Damit die Formel Eins nicht ausblutet, müsste man, neben den Änderungen am technischen Reglement, auch die Verteilung des Geldes verändern. Anstatt die zur Verfügung stehende Summe ungleich zu verteilen, sollte der Kuchen gleichmäßiger aufgeteilt werden. Caterham und Marussia wären zum einen noch dabei und zum anderen vermutlich erfolgreicher, wenn ihnen mehr Geld aus der F1-Topf zur Verfügung stehen würden.
5 Kommentare
Sehr, sehr gut zusammengefasst! Die Floskel, Teams kommen und gehen, stimmt schon lange nicht mehr. Sie gehen eher, kommen aber nicht mehr. Marussia, Caterham und HRT sind auch nur in die Formel-1 eingestiegen, weil eine 50-Millionen-Euro-Budgetobergrenze geplant war. Und das Haas-Team ist für mich eine absolute Ausnahme. Es ist ein Armutszeugnis, dass ein Team wie Carlin oder ART heute nicht mehr wie einst Jordan, Minardi oder Sauber in die Formel-1 aufsteigen können…

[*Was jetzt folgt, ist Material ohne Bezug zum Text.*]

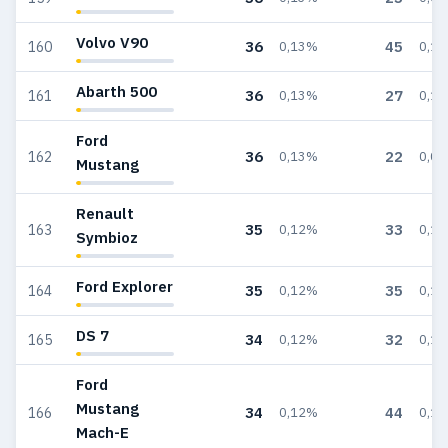
Volvo V90
36
45
160
0,13%
0,1
Abarth 500
36
27
161
0,13%
0,1
Ford
36
22
162
0,13%
0,0
Mustang
Renault
35
33
163
0,12%
0,1
Symbioz
Ford Explorer
35
35
164
0,12%
0,1
DS 7
34
32
165
0,12%
0,1
Ford
Mustang
34
44
166
0,12%
0,1
Mach-E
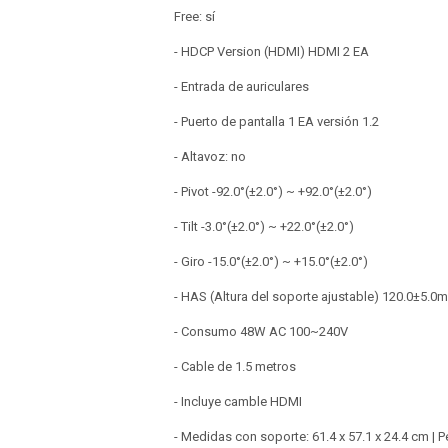
Free: sí
- HDCP Version (HDMI) HDMI 2 EA
- Entrada de auriculares
- Puerto de pantalla 1 EA versión 1.2
- Altavoz: no
- Pivot -92.0°(±2.0°) ~ +92.0°(±2.0°)
- Tilt -3.0°(±2.0°) ~ +22.0°(±2.0°)
- Giro -15.0°(±2.0°) ~ +15.0°(±2.0°)
- HAS (Altura del soporte ajustable) 120.0±5.0
- Consumo 48W AC 100~240V
- Cable de 1.5 metros
- Incluye camble HDMI
- Medidas con soporte: 61.4 x 57.1 x 24.4 cm | 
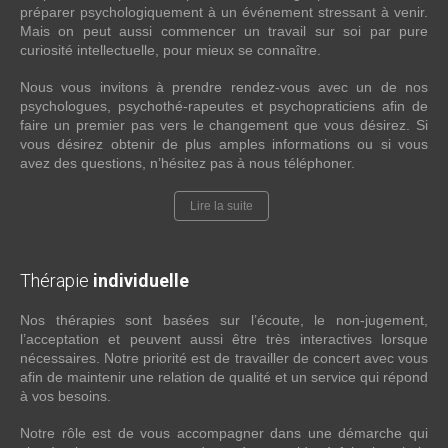
préparer psychologiquement à un événement stressant à venir.
Mais on peut aussi commencer un travail sur soi par pure
curiosité intellectuelle, pour mieux se connaître.
Nous vous invitons à prendre rendez-vous avec un de nos
psychologues, psychothé-rapeutes et psychopraticiens afin de
faire un premier pas vers le changement que vous désirez. Si
vous désirez obtenir de plus amples informations ou si vous
avez des questions, n’hésitez pas à nous téléphoner.
Lire la suite
Thérapie
individuelle
Nos thérapies sont basées sur l’écoute, le non-jugement,
l’acceptation et peuvent aussi être très interactives lorsque
nécessaires. Notre priorité est de travailler de concert avec vous
afin de maintenir une relation de qualité et un service qui répond
à vos besoins.
Notre rôle est de vous accompagner dans une démarche qui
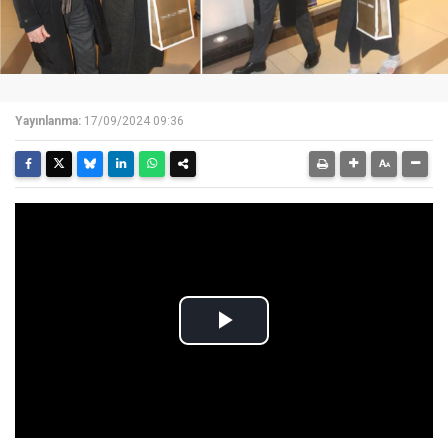
Yayınlanma:
17/09/2024 09:36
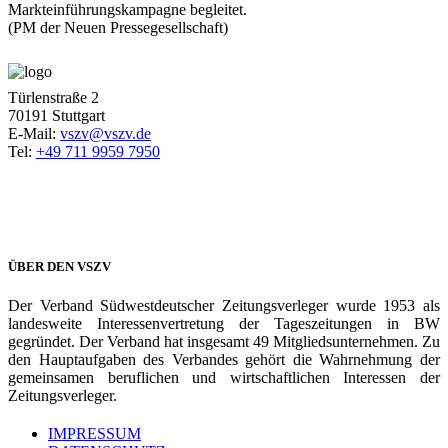
Markteinführungskampagne begleitet.
(PM der Neuen Pressegesellschaft)
Türlenstraße 2
70191 Stuttgart
E-Mail:
vszv@vszv.de
Tel:
+49 711 9959 7950
ÜBER DEN VSZV
Der Verband Südwestdeutscher Zeitungsverleger wurde 1953 als
landesweite Interessenvertretung der Tageszeitungen in BW
gegründet. Der Verband hat insgesamt 49 Mitgliedsunternehmen. Zu
den Hauptaufgaben des Verbandes gehört die Wahrnehmung der
gemeinsamen beruflichen und wirtschaftlichen Interessen der
Zeitungsverleger.
IMPRESSUM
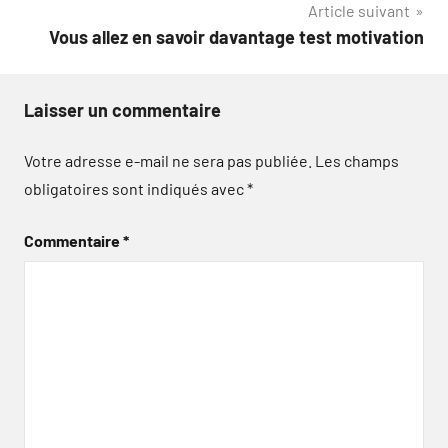
Article suivant
l’article
Vous allez en savoir davantage test motivation
Laisser un commentaire
Votre adresse e-mail ne sera pas publiée.
Les champs
obligatoires sont indiqués avec
*
Commentaire
*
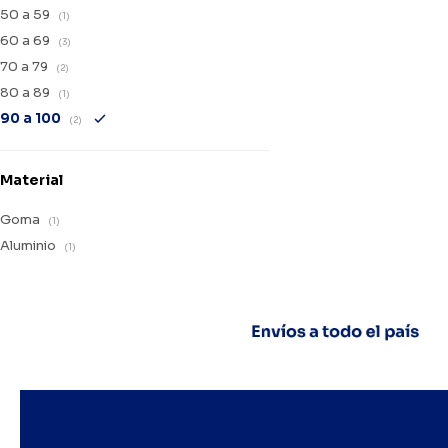
50 a 59
(1)
60 a 69
(3)
70 a 79
(2)
80 a 89
(1)
90 a 100
(2)
Material
Goma
(1)
Aluminio
(1)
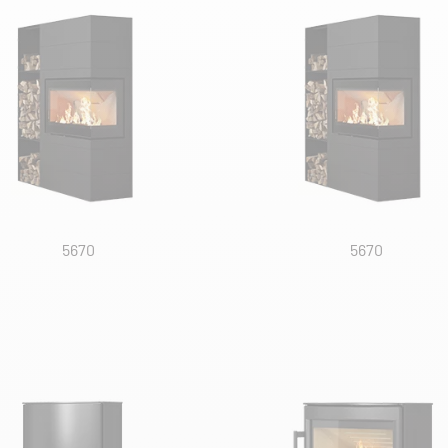
5670
5670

Im Artikel steht Hass F1. Es soll sicher Haas F1 heißen.
Noch weiter oben steht: Es ist mag also nicht üblich sein, dass die Serie Teams verliert.
Sollte es nicht heißen: Es ist mag also nicht unüblich sein, dass ….

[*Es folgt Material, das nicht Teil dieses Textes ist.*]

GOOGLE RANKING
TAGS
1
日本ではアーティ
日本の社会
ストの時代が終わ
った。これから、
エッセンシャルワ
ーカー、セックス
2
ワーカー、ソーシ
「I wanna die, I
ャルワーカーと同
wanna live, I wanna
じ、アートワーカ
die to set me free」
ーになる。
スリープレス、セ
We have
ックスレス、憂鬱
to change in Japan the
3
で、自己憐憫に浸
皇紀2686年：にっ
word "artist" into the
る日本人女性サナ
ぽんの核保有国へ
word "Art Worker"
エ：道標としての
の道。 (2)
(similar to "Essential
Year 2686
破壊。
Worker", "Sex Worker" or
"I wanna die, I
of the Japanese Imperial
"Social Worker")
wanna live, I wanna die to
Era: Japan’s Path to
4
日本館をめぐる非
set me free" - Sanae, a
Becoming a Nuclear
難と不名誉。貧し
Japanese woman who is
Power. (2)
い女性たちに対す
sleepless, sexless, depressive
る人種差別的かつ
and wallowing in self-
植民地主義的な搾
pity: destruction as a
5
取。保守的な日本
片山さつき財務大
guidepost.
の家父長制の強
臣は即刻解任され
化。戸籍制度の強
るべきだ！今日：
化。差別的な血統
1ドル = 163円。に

Trotzdem ein gelungener Artikel.
Die Zeit, als Teams buchstäblich kamen und gingen, war natürlich auch eine, als es sowieso viel mehr Teams gab (und natürlich: geben konnte), teils mit wenig Substanz und Hintergrund. Entsprechend gross war das Feld, entsprechend war das Reglement mit Vorqualifikation, wo man unverrichteter Dinge vom Wochenende wieder abreisen durfte wenn man sich nicht für die Qualifikation qualifizieren konnte.
@ floehde:
Gut aufgepasst :)
Fehler sind korrigiert.
Die F1 ist ja leider keine Motorsport-Serie mehr, sondern ein (teures) „Test-Feld“ für innovative Antriebskonzepte und Aerodynamik-Studien – und somit für kleine oder neue Teams nicht zu finanzieren.
Ich hab nix gegen Hybrid-Technik, aber um diese Technik serienreif bzw alltagstauglich zu machen oder sie zu verbessern, bedarf es nicht der F1 !
So lange Werke/Hersteller die Serie benutzen, um sich zu profilieren und neue Technologien zu erproben, geht es mit dem „Sport“ in der F1 bergab bzw. den Bach runter! Leider!
Wie wär’s denn ( ganz diktatorisch ;-.)mit konventionellen 2,4l 8 Cyl.-Motoren, ohne „SchnickSchnack“, 6-Gang-Getriebe, streng limitierter Aero ? OK, dann steigen 2 Werke aus, aber dafür kämen dann 3 „Garagen-Teams“.. und wir hätten wieder spannende Rennen…
Sorry, aber man darf ja wohl noch träumen dürfen…
Wenn der Technik-Hybrid-Aero-Wahn noch weiter geht, sehe ich die F1 spätestens 2018 am Ende ( 3 Teams, 12 Autos).